In order to make post #9 correct: as Cam pointed out, there we compute only the distributions where the two single room are neighbors and the answer there was 6!/4=180 (again, I appologize for the computational mistake in the post and the appearance of the irrelevant 240). But this is exactly half of all the cases, since out of 4 rooms, two are neighbors in 3 out of 6 cases ((1,2), (2,3), (3,4) are, and (1,3), (1,4), and (2,3) are not). Hence, the answer should be 2*180=360

July 19th, 2010 at 5:31 am

What about bunging into the mix a choice of, say, 2 suites, 1 executive and a standard room…..

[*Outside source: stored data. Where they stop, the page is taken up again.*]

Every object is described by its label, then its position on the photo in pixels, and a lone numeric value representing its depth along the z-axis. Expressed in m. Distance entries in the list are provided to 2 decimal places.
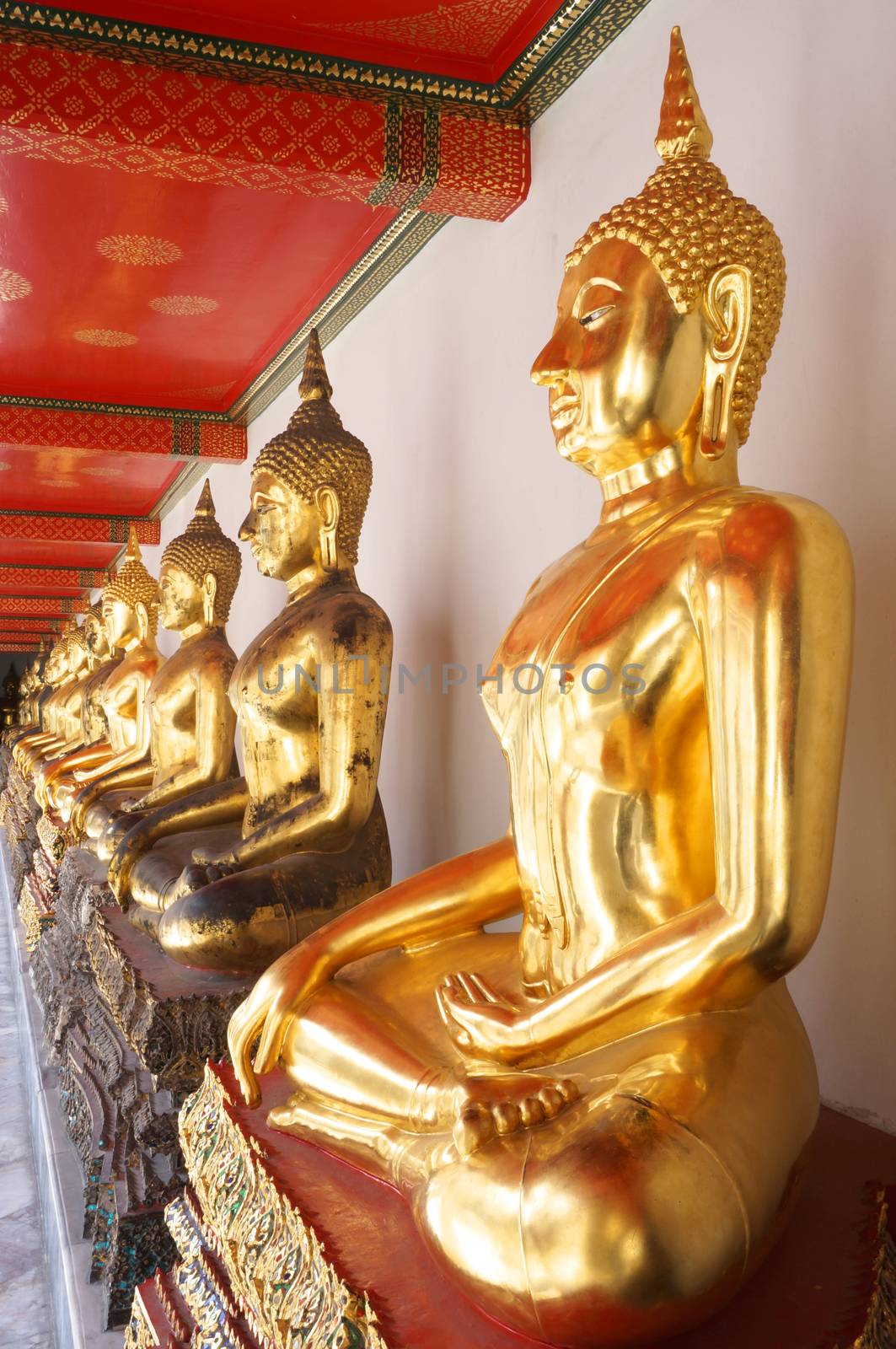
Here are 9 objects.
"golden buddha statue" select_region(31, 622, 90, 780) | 7.11
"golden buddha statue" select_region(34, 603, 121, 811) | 4.78
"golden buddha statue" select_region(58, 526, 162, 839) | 4.06
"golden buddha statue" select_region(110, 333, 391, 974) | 2.13
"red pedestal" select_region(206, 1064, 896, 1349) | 1.00
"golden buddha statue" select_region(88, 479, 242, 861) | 3.24
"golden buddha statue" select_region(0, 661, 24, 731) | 20.38
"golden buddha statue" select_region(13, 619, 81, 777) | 7.60
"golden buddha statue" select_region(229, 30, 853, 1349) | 0.98
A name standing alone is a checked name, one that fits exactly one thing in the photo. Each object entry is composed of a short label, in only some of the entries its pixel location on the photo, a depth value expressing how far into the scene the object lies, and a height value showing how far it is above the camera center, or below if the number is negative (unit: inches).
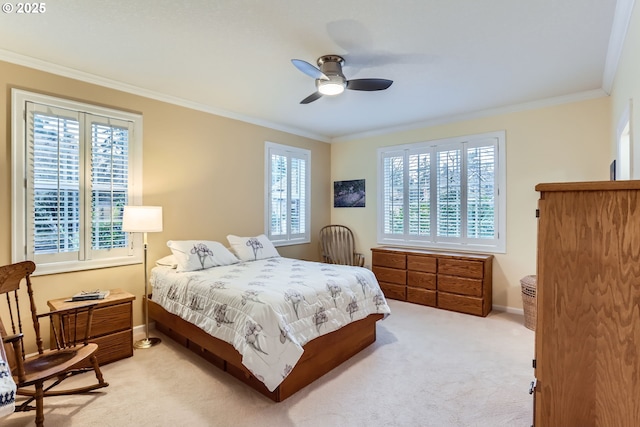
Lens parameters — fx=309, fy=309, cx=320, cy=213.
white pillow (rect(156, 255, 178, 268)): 131.0 -21.2
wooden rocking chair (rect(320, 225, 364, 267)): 213.5 -23.5
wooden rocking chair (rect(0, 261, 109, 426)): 69.9 -37.3
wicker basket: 132.6 -38.3
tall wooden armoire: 38.6 -12.2
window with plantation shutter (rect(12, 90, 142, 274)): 104.7 +11.7
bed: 82.3 -32.2
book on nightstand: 105.8 -28.9
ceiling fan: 102.0 +44.0
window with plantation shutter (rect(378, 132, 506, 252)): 160.1 +10.6
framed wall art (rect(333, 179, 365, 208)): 212.7 +13.3
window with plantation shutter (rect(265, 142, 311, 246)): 185.3 +11.6
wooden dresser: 151.1 -34.5
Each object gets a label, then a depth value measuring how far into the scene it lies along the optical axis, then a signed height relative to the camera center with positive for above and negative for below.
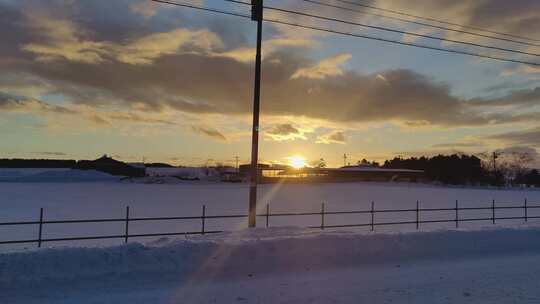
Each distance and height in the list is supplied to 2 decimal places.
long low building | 120.96 +2.84
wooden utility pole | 14.64 +1.68
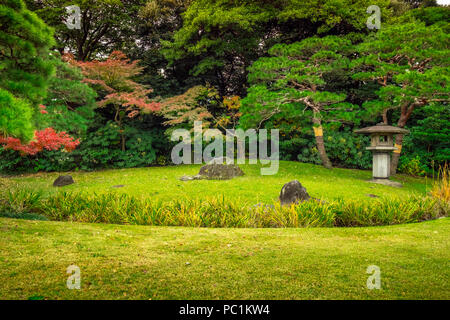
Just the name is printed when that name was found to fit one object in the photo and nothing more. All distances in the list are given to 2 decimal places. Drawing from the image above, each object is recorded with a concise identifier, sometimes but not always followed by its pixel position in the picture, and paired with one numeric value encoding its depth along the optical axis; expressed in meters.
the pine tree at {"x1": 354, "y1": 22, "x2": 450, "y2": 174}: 9.23
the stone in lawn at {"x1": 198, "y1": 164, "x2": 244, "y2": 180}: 10.07
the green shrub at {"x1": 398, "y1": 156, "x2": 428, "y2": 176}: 13.06
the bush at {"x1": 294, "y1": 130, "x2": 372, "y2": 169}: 14.09
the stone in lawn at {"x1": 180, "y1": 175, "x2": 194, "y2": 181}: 9.98
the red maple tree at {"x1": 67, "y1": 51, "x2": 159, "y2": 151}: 12.06
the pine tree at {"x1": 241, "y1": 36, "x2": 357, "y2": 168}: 10.66
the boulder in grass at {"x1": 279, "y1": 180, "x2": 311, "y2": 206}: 6.59
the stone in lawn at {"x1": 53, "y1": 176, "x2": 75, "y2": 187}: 9.54
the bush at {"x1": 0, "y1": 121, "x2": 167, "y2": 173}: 13.20
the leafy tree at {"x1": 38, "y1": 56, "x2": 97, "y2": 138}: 8.93
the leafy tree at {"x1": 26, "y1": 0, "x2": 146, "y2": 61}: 12.99
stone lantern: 10.30
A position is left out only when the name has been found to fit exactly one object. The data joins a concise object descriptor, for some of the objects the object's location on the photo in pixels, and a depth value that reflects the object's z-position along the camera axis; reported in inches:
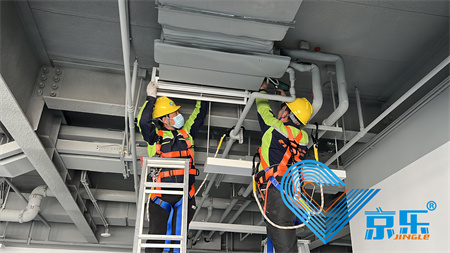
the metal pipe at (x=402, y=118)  138.1
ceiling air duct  110.0
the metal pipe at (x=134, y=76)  141.4
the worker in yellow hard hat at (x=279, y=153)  131.0
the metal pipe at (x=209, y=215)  248.5
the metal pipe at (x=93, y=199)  211.6
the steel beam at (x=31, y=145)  133.0
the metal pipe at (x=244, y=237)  311.1
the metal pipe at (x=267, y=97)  137.6
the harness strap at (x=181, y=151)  153.9
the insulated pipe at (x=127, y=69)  96.3
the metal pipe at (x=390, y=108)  116.1
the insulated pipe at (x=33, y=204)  228.4
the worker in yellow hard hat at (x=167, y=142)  143.3
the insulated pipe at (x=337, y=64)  141.1
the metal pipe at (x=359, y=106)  157.4
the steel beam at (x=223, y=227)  182.5
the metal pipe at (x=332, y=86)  155.1
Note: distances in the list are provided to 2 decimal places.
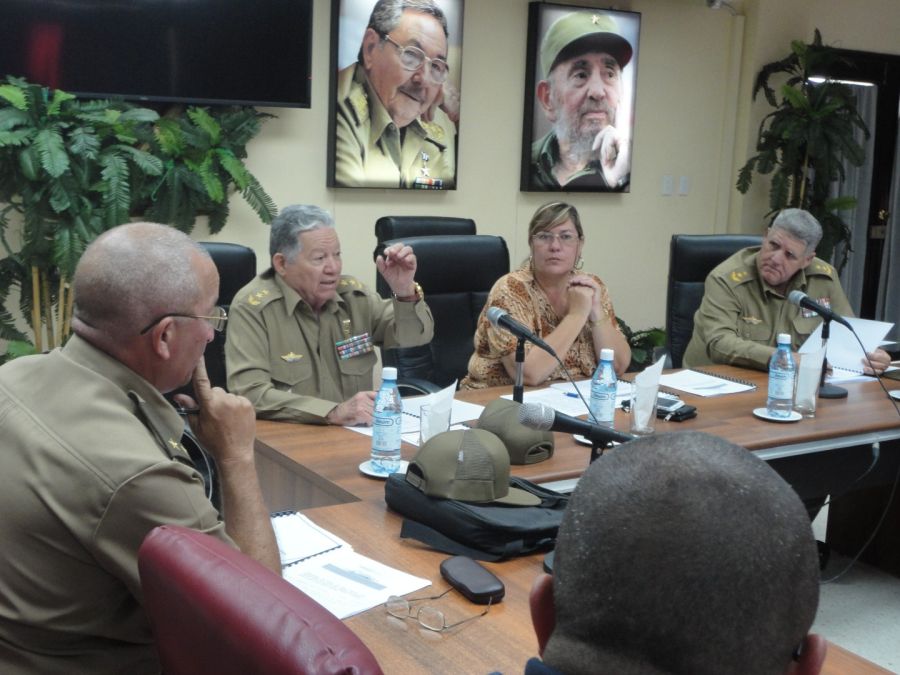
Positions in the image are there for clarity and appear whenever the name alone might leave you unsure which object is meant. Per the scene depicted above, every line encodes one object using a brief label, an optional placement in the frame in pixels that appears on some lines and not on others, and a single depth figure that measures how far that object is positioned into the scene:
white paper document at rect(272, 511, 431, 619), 1.60
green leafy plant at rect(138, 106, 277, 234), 4.05
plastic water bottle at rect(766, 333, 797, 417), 2.87
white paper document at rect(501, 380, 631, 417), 2.79
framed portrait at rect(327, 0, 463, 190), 4.70
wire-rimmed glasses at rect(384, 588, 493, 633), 1.52
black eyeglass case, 1.61
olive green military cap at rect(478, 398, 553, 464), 2.27
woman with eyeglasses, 3.22
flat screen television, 3.98
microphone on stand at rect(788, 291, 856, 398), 2.96
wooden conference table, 1.46
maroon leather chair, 0.85
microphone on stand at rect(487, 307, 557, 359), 2.32
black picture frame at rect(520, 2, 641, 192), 5.27
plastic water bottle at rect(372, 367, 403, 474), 2.20
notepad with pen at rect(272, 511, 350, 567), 1.77
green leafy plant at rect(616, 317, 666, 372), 5.30
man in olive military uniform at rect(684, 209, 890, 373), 3.68
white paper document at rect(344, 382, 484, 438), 2.51
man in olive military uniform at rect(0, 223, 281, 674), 1.33
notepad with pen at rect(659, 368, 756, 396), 3.20
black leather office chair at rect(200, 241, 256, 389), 3.13
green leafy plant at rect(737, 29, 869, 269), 5.59
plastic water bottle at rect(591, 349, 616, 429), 2.65
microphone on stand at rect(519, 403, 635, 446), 1.75
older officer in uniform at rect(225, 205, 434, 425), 2.83
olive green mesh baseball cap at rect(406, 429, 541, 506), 1.87
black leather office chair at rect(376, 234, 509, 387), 3.52
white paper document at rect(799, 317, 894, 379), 3.48
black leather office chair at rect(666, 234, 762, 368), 4.07
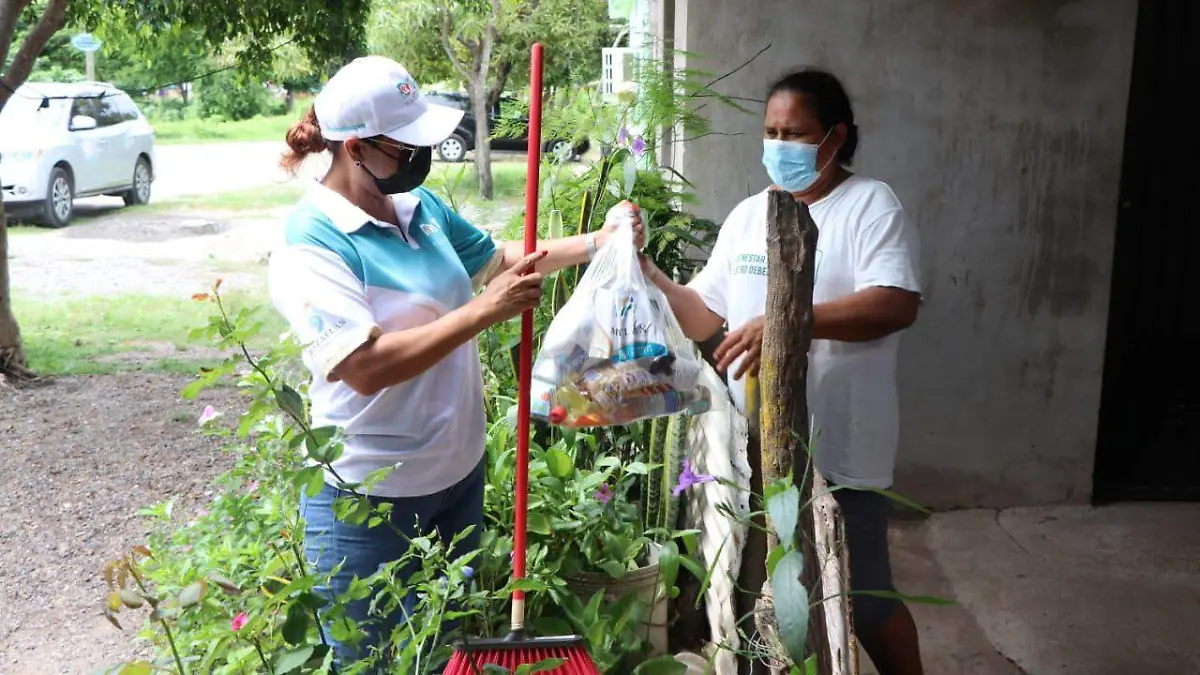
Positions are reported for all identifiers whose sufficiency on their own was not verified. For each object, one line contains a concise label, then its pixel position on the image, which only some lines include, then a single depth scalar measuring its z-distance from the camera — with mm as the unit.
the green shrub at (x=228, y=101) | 25344
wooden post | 1800
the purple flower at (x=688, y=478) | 2479
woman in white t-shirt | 2330
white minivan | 11117
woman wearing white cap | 1970
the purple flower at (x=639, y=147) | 3693
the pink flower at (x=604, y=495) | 3113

I still think there is only one way to do it….

Boy on own, 1 girl on own and 2 rooms with 2 girls. I don’t care which girl is with which girl, or which room number they are in.

Also, as they are referred to as boys and girls, have they reached their majority yet, or will there be parental supervision? I hate to bring up “Hotel Proprietors Act 1956, Registration of Guests (Aliens)” allowing unsupervised juniors to stay at your hotel…;-)

July 19th, 2010 at 6:00 am

I had copied/pasted “my” solution. I notice that it changes tactic at the last step. For improved consistency, I would have said for the next girl there are 2 choices of room, and then 3 choices of who she shares with. So 4*(5*3)*(2*3) = 360

July 19th, 2010 at 2:00 pm

ah yes, I think I had discounted some combinations of pairings as I’d already had them paired together already, but must not have allowed for being paired but in a different room – don’t think I’ll go back and check though – too much else to do

March 20th, 2012 at 6:49 am

Let’s adjust the problem.

Five girls and one boy have to share four hotel rooms. Each room can hold up to THREE people, and the boy has to have a room to himself. Each room must have at least one person. How many different ways are there to assign the group to the rooms?